*** Recorded data ***

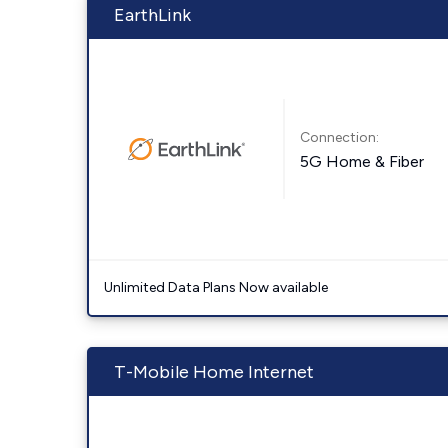
EarthLink
Connection:
5G Home & Fiber
Unlimited Data Plans Now available
T-Mobile Home Internet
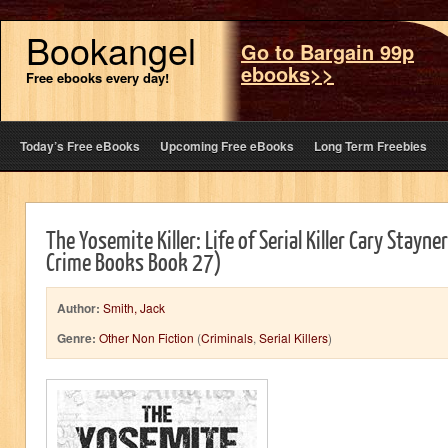
Bookangel
Go to Bargain 99p
ebooks>>
Free ebooks every day!
Today’s Free eBooks
Upcoming Free eBooks
Long Term Freebies
The Yosemite Killer: Life of Serial Killer Cary Stayner
Crime Books Book 27)
Author:
Smith, Jack
Genre:
Other Non Fiction
(
Criminals
,
Serial Killers
)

*** End of Recorded data ***

Using the entries above, work out the number of lines containing the string "Serial", and supply only that number.

▶ _Result of the task_
2